# some small items today



## mayortb (Sep 13, 2012)

A couple of small items that I did today,
look closely at the winestoppers!
[attachment=10605]
[attachment=10606]
[attachment=10607]


----------



## NYWoodturner (Sep 13, 2012)

Terry - Nice job ! Unique items - but the standout has to be the WB wine stopper ! I'll bet there are a few wine enthusiasts on here that would like one of those!
Scott


----------



## Kevin (Sep 13, 2012)

Nice items Terry. Especially that WB stopper great idea. It's technically a trademark violation but I didn't trademark our mascot to prevent our own members from doing things like that. 

I think it's very cool.


----------



## Vern Tator (Sep 13, 2012)

Interesting light pulls. Well done.


----------



## DavidDobbs (Sep 27, 2012)

How did you make the inserts for the stoppers?


----------



## JMC (Sep 27, 2012)

Very nlce


----------



## phinds (Sep 28, 2012)

Got a real chuckle out of the WB stopper. Very clever.
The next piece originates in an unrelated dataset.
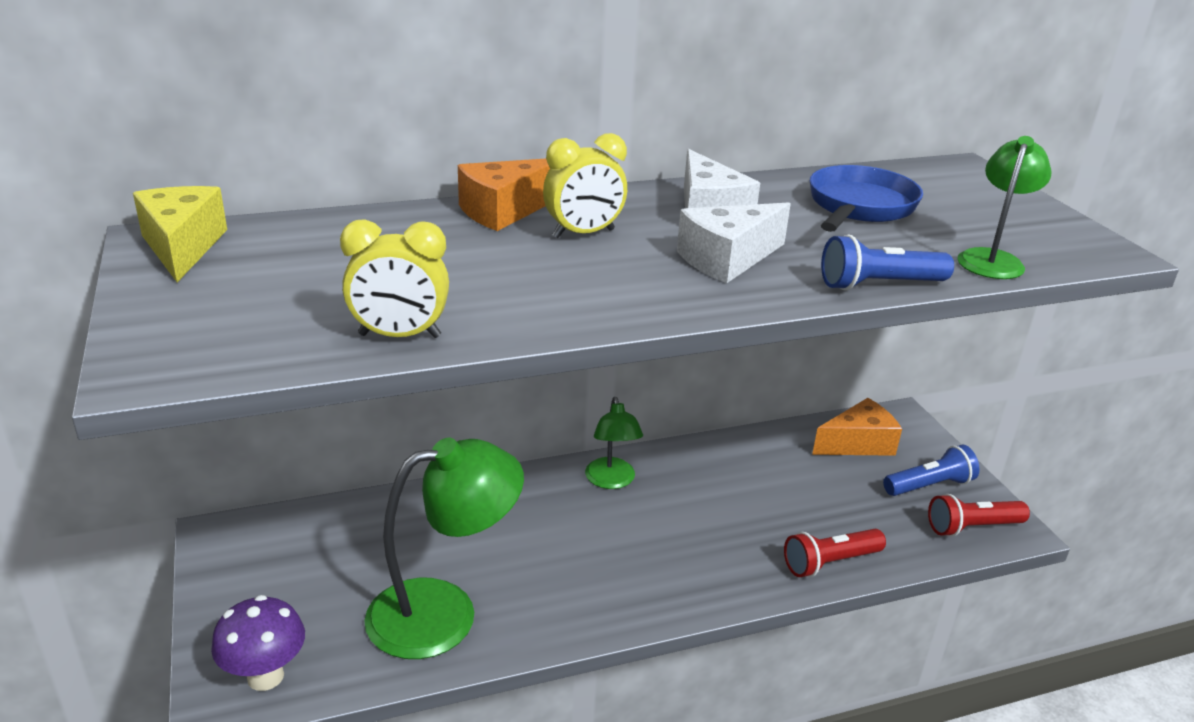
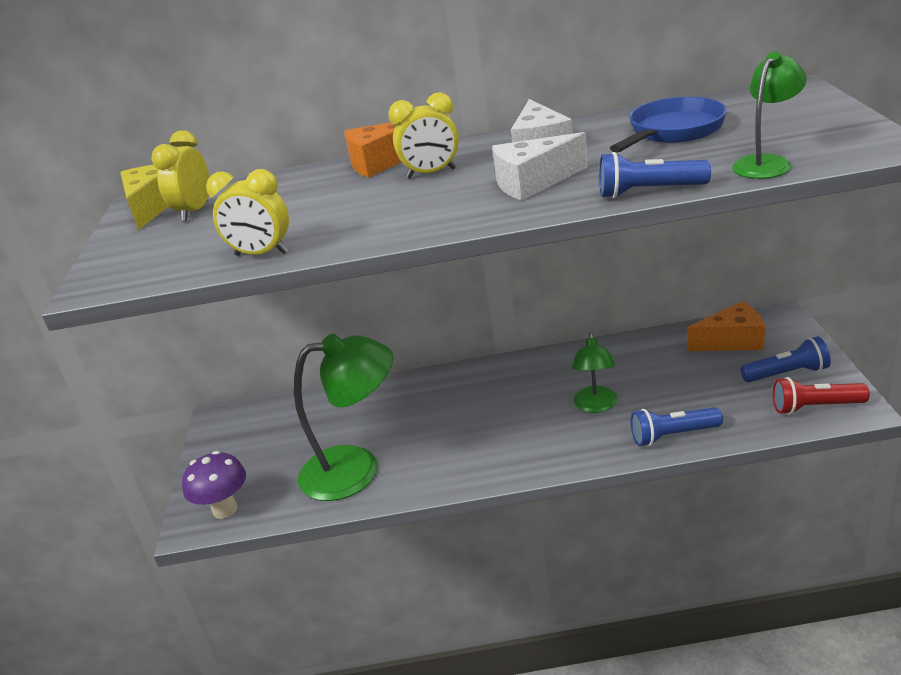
camera: 20 degrees right, 0 degrees up
(257, 260) = (194, 212): none -> yellow clock
(611, 481) = (510, 375): green lamp -> green lamp (596, 406)
(830, 563) = (673, 436): red flashlight -> blue flashlight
BUT ... now you have to give Kevin half your profit when you sell it


----------



## Kevin (Sep 28, 2012)

phinds said:


> Got a real chuckle out of the WB stopper. Very clever.
> 
> BUT ... now you have to give Kevin half your profit when you sell it



Only half?

:dunno:


I'll be lucky not to get an invoice for advertising the site.


----------



## bearmanric (Sep 28, 2012)

Very nice work there. Rick


----------



## mayortb (Sep 28, 2012)

Joe Rebuild said:


> What is the pen on the right, palm? It is very cool.



No not palm, but a pine cone from the golf course that I work on, took me 4 attempts to drill one that I could use. will be doing more shortly I have millions of pine cones on the course to pick from


----------